Yeah, that seems like a problem - having to go back and get a
different iomap for read while we currently hold an iomap for write
is a potential deadlock for some filesystems. I think at this point,
we would be better off backing out of the write, getting a write
mapping for the entire large folio range and running the existing
"sub folio" zero-or-RMW code...

> Option 2: In the invalidate_folio implementation, writeback the folio
> so it is no longer dirty.  I'm not sure we have all the information we
> need to start writeback, and it'll annoy the filesystem as it has to
> allocate space if it wasn't already allocated.

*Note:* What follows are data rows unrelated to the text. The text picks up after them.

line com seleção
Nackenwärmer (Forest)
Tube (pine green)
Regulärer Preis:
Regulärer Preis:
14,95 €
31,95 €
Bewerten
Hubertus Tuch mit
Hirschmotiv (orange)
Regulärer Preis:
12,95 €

I don't really like this - we want to throw away dirty data in range
being invalidated, not take a latency/performance hit to write it
back first.

FWIW, is the folio is dirty and the filesystem doesn't have
allocated space for it to be written back, then that is a bug that
needs fixing. Nothing should be dirtying a folio without giving the
filesystem the opportunity to allocate backing space for it
first....

> Option 3: Figure out a more complicated dance between the FS and the MM
> that allows the FS to attach state to the newly created folios before
> finally freeing the original folio.

Complex, but seems possible. Also seems tricky with respect to
making the entire swap appear atomic from an outside observer's
perspective. 

> Option 4: Stop splitting folios on holepunch / truncate.  Folio splits
> can fail, so we all have to cope with folios that substantially overhang
> a hole/data/EOF boundary.  We don't attempt to split folios on readahead
> when we discover we're trying to read from a hole, we just zero the
> appropriate chuks of the folio. 

That sounds like the best idea to me - it matches what we already in
terms of sub-page block size behaviour - zero the part of the page
that was invalidated.

> We do attempt to not allocate folios
> which extend more than one page past EOF, but that's subject to change
> anyway.

Yeah, i think we'll want to change that because if extending
sequential writes don't exactly match large folio alignment we'll
still end up with lots of small folios around the edges of the user
writes....

> Option 5: If the folio is both dirty and !uptodate, just refuse to split
> it, like if somebody else had a reference on it.  A less extreme version
> of #4.

Also seems like a reasonable first step.

> I may have missed some other option.  Option 5 seems like the least
> amount of work.

*nod*

Overall, I think the best way to approach it is to do the simplest,
most obviously correct thing first. If/when we observe performance
problems from the simple approach, then we can decide how to solve
that via one of the more complex approaches...

Cheers,

Dave.

-- 
Dave Chinner
david@xxxxxxxxxxxxx